Why Chilliwack stratas need this report now
An EV Ready Plan is voluntary in British Columbia, but it's the most direct route to BC Hydro rebate dollars and the cleanest way to get a Chilliwack strata's parking infrastructure ready for the next decade. The plan covers 100% EV-ready conduit and capacity, charging-management evaluation, phased implementation cost estimates, and the rebate application itself.

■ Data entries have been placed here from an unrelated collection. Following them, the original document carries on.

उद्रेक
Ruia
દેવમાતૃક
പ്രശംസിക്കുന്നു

Beginning July 15, 2026, an EVRP, an Electrical Planning Report, or an Opportunity Assessment Report becomes mandatory to access standalone EV charger rebates from BC Hydro. Chilliwack councils that want their share of up to $3,000 in plan rebates and up to $120,000 in infrastructure rebates need a plan in place — and a planning provider that knows how to navigate BC Hydro EV charging program documentation.
What CF Electrical Services delivers in Chilliwack
Chilliwack stratas commissioning an EVRP receive a 100% EV-ready strategy with parking and conduit layout, an charging-management evaluation against existing service capacity, a phased implementation roadmap with itemized cost estimates, and the BC Hydro rebate application prepared and submitted on the strata's behalf. The plan answers the questions BC Hydro asks before approving rebates — not just the easy ones.

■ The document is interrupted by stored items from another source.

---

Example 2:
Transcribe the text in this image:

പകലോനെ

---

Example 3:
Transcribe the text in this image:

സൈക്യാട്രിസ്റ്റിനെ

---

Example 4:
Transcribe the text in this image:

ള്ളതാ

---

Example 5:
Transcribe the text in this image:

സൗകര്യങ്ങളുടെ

CF Electrical Services prepares every EVRP in line with BC Hydro EV charging program qualified-professional requirements. Chilliwack councils that combine an EVRP with an Electrical Planning Report receive a single deliverable that also satisfies the BC strata law EPR mandate, with the EPR portion sealed by our partner P.Eng (Part 3 buildings) or our Master Electrician (Part 9 buildings) under BC strata law.
About strata buildings in Chilliwack
Townhouse-dominant strata stock with low-rise wood-frame condo developments through central Chilliwack and Sardis. Older 1980s walk-ups still form a meaningful share of central Chilliwack inventory.

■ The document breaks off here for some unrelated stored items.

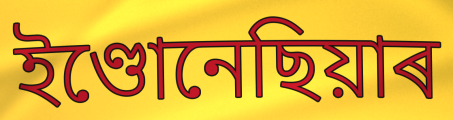
ইণ্ডোনেছিয়াৰ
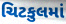
ચિટકુલમાં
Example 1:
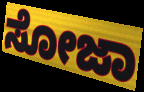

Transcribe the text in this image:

ಸೋಜಾ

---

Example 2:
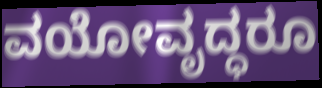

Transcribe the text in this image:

ವಯೋವೃದ್ಧರೂ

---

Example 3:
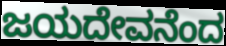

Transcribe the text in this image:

ಜಯದೇವನೆಂದ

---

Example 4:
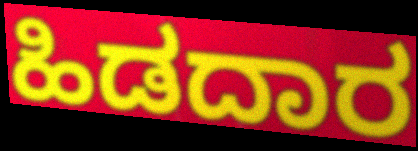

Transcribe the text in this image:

ಹಿಡದಾರ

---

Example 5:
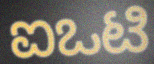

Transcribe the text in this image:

ಐಒಟಿ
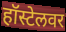
हॉस्टेलवर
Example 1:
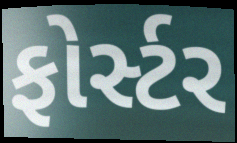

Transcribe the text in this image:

ફોર્સ્ટર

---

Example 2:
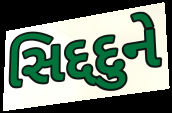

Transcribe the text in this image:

સિદ્દદુને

Practical implications for Chilliwack councils: 1980s wood-frame walk-ups carry their own pattern: aluminum branch wiring in some buildings, undersized panel boards almost universally, and original 100A or 200A services that don't leave room for meaningful EV adoption without an upgrade. Townhouse complexes pose a different challenge — individual unit metering, shared outdoor parking, and questions about whether upgrades happen at the unit panel, the cluster transformer, or the BC Hydro service.